I am working with text data, and I read my data in using

full_list =[]

for myfile in all_files:
    print("processing " + myfile)
    news = pd.read_csv(myfile, usecols = ['FULL_TIMESTAMP', 'HEADLINE'], dtype = {'HEADLINE' : str})
    full_list.append(news)

data_full = pd.concat(full_list)

As you see, I make sure that my headline variable is a str. However, when I type

collapsed = data_full.groupby('day').HEADLINE.agg(lambda x: '| '.join(x))

I get :

  File "<ipython-input-1-8ce0197f52ac>", line 34, in <module>
    collapsed =data_full.groupby('day').HEADLINE.agg(lambda x: '| '.join(x))

  File "C:\Users\me\AppData\Local\Continuum\Anaconda2\lib\site-packages\pandas\core\groupby.py", line 2668, in aggregate
    result = self._aggregate_named(func_or_funcs, *args, **kwargs)

  File "C:\Users\me\AppData\Local\Continuum\Anaconda2\lib\site-packages\pandas\core\groupby.py", line 2786, in _aggregate_named
    output = func(group, *args, **kwargs)

  File "<ipython-input-1-8ce0197f52ac>", line 34, in <lambda>
    collapsed = data_full.groupby('day').HEADLINE.agg(lambda x: '| '.join(x))

TypeError: sequence item 21: expected string, float found

To fix the problem, I need first to type

data_full['HEADLINE'] = data_full['HEADLINE'].astype(str)

Is that expected? I thought specifying the dtypes in read_csv was the most robust solution to have consistent types in the data? Still using Pandas 19.2.

Thanks!

Comment From: TomAugspurger

Can you provide a copy-pastable example (including frame generation and writing out CSVs)?

Comment From: randomgambit

haha that would be to easy ! :)

The data contains news articles, so the headline can contain anything, from crazy chinese characters to numbers, special characters and the like.

Maybe a possible solution here would be to look at the rows that are incorrectly parsed (that is float .vs str)? Do you know how to do that? Then I can show you what they look like but of course I cannot post the raw data here (about 2GB total)

Comment From: jschendel

Do you have any missing values in your 'HEADLINE' column? You can check with data_full['HEADLINE'].isnull().any().

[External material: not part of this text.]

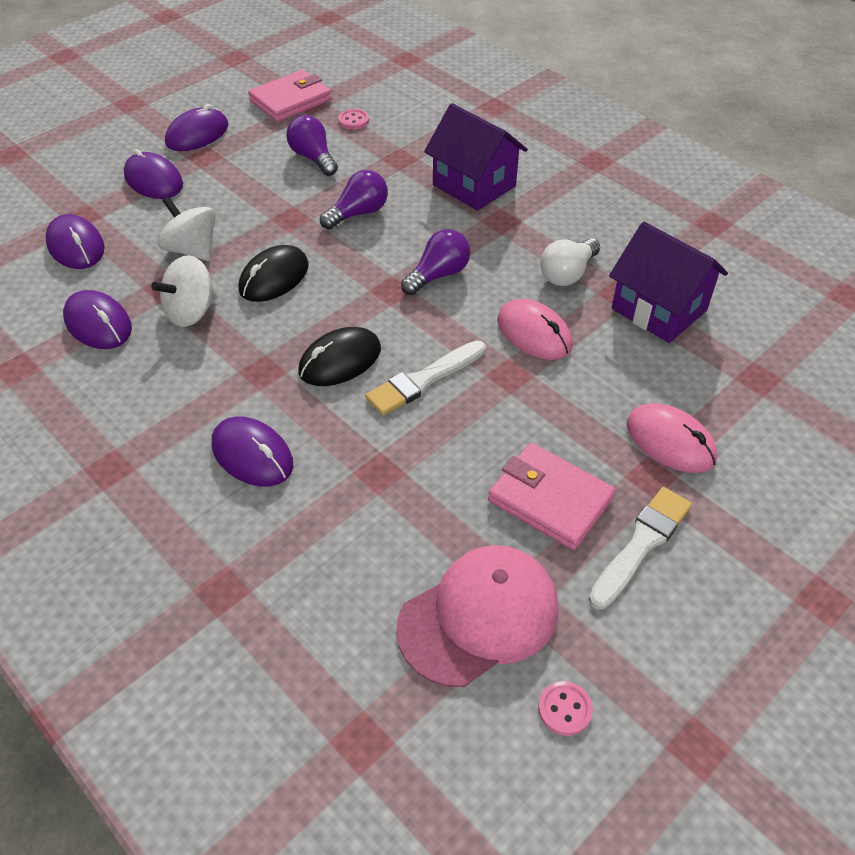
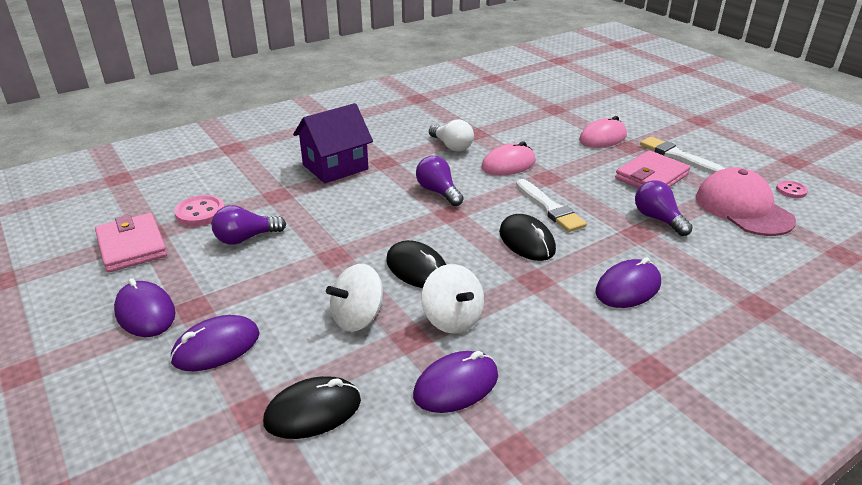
camera: 80 degrees left, 15 degrees down
purple mouse [45,214,105,269] -> black mouse [263,376,361,439]
purple light bulb [320,170,388,230] -> purple light bulb moved to [635,180,693,236]
pink button [338,109,369,130] -> pink button [174,195,225,226], size x1.61
purple house [609,222,728,343] -> none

Missing values would be read in as np.nan despite the dtype specification, and the type of np.nan is float. Using astype(str) would convert np.nan values to the string 'nan', which would explain why it works after doing so, though I don't know that it's working as you intended, as you'd get something like 'string1| nan| string3' from the join.

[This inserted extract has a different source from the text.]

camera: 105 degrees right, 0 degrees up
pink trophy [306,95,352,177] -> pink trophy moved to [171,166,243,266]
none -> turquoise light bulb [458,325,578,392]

Comment From: randomgambit

I think you found the correct solution!!

That raises the question of: is that the expected output? Shouldnt we have the missing values read in as "" instead of np.nan when the user specifies dtype = str ?

Comment From: TomAugspurger

I don't think so (at least not by default). There is the keep_default_na=False option to read_csv, if you'd like to disable that.

On Thu, Jun 1, 2017 at 11:41 AM, Olaf notifications@github.com wrote:

I think you found the correct solutionn!!

That raises the question of: is that the expected output? Shouldnt we have the missing values read in as "" instead of np.nan when the user specifies dtype = str ?

— You are receiving this because you commented. Reply to this email directly, view it on GitHub https://github.com/pandas-dev/pandas/issues/16569#issuecomment-305550976, or mute the thread https://github.com/notifications/unsubscribe-auth/ABQHIhzRbeVXyoWVfcEZFwTH64w7HilMks5r_um6gaJpZM4Ns4yP .

Comment From: jreback

closing as a usage issue.

Comment From: jowagner

@randomgambit An empty string cell is not necessarily a missing value. Missing value means that the true value that should have been recorded is unavailable. In some data files, an empty string is part of the set of possible true observations.